In contrast to the lengthier classical Greek works The Illiad and The Odyssey that provide the context for Atwood's novel, The Penelopiad is rather short. Of course, there's a significant difference between the kinds of things that men and gods (and goddesses) can do in classical Greek storytelling and the kinds of things that women can do. Penelope survives her childhood, is married, has a child, runs a small kingdom and fends off unpleasant suitors for 20 years while her husband is out and about doing manly things, and then at some point after he comes home in a clever but still manly fashion and puts everything to rights (at least, that's how he sees it), she dies. In fact, since she tells her story from Hades, one gets the impression that she has rather more of a "life" after death than she had for much of the time she spent on earth.

This is not a criticism, by the way.
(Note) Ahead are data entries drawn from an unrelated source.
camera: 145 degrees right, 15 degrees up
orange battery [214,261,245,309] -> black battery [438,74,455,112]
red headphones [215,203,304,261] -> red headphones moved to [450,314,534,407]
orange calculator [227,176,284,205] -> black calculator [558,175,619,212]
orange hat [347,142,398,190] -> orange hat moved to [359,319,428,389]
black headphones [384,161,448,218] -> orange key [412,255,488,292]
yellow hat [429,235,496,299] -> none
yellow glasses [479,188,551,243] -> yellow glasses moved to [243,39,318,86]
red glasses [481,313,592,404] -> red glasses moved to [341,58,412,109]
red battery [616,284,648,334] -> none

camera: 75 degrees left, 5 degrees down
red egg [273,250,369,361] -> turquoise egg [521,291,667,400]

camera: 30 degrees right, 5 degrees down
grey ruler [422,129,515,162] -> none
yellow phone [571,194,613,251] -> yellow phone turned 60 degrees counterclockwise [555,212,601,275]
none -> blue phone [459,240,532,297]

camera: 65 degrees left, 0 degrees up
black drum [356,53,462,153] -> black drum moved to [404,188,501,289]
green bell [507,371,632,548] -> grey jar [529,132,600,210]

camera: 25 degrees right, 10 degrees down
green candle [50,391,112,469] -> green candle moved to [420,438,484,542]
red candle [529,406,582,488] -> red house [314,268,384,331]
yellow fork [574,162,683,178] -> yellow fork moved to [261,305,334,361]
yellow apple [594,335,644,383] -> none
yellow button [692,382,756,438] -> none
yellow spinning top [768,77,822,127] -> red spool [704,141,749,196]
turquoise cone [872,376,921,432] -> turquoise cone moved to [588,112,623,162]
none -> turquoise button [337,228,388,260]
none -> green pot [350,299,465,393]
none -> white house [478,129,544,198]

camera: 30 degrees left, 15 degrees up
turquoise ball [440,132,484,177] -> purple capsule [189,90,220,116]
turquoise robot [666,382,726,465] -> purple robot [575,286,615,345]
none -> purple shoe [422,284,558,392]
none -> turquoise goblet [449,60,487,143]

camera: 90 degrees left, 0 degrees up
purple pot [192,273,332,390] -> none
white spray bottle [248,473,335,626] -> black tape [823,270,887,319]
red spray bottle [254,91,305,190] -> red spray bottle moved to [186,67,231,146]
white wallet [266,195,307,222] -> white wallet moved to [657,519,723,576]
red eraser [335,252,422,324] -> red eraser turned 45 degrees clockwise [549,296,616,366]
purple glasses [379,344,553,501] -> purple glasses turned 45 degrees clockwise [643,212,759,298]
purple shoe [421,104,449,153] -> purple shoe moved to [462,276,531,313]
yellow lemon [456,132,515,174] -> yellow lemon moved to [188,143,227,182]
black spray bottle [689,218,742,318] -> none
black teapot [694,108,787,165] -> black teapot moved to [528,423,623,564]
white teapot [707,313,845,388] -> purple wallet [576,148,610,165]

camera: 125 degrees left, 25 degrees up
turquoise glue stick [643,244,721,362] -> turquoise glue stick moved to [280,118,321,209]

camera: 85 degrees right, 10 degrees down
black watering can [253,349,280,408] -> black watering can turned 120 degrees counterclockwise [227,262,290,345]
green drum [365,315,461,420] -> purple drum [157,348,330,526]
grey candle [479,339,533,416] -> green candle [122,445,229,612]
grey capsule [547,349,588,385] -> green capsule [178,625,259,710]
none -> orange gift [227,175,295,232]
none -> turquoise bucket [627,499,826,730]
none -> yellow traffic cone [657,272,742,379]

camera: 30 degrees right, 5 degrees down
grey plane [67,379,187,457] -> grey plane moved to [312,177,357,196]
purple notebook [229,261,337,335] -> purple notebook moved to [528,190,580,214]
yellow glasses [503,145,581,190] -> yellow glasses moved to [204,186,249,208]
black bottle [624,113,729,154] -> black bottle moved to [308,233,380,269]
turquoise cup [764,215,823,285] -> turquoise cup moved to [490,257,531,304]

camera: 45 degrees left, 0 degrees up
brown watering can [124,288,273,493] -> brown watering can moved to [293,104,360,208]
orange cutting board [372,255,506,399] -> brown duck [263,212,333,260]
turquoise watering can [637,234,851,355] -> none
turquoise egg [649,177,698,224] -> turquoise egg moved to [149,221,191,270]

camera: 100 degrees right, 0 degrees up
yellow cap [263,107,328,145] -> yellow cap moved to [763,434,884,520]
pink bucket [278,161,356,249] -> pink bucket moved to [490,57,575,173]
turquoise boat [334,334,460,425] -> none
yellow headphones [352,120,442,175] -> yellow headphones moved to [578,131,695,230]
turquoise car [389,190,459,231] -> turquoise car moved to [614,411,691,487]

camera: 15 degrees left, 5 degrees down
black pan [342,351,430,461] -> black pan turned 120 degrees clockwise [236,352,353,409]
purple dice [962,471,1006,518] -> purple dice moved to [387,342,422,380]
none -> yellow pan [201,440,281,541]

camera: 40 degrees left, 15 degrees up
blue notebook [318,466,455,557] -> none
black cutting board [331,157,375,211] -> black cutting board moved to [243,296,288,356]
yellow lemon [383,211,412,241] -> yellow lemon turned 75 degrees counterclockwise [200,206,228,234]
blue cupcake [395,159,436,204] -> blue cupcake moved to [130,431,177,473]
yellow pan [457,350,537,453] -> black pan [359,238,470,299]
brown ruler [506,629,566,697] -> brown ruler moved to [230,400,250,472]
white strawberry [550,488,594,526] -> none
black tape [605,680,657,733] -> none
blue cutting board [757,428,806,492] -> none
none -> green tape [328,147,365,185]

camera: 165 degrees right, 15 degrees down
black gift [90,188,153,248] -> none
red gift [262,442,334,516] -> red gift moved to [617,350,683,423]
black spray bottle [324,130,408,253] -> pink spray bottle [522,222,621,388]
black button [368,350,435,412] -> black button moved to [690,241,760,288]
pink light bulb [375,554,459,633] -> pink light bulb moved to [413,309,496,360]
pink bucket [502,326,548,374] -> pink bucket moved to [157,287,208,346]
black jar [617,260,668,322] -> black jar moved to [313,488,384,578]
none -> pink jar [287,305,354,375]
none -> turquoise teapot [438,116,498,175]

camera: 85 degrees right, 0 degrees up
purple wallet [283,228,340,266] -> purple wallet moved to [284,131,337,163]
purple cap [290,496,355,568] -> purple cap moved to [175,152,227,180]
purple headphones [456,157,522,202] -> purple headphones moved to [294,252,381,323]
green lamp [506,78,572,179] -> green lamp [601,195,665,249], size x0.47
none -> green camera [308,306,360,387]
It's more of a comment on how completely Atwood has incorporated into not just the narrative but the structure of her book this very feminist perspective of what women do when the heroes are somewhere else. But Atwood is not just looking at Penelope and her experiences as a wealthy ruling-class woman left behind while her man goes to war, and faces adventures which may or may not be complete fantasies invented to cover up a decade spent screwing his way from one end of the Mediterranean to the other. It is also an examination of the lives and fates of working-class women, whose lives are even less worthy of mention than those of the daughters and wives of kings and heroes in all these ancient and heroic tales.

Date: 2008-02-04 02:57 am (UTC)
From: [identity profile] indongcho.livejournal.com
I have the audiobook of this-- I purchased it along with Melting Stones because it was on sale for six dollars. I never got far with it, because miserable real life problems got in the way. I enjoyed what I did listen to, though, so I should probably revisit this soon.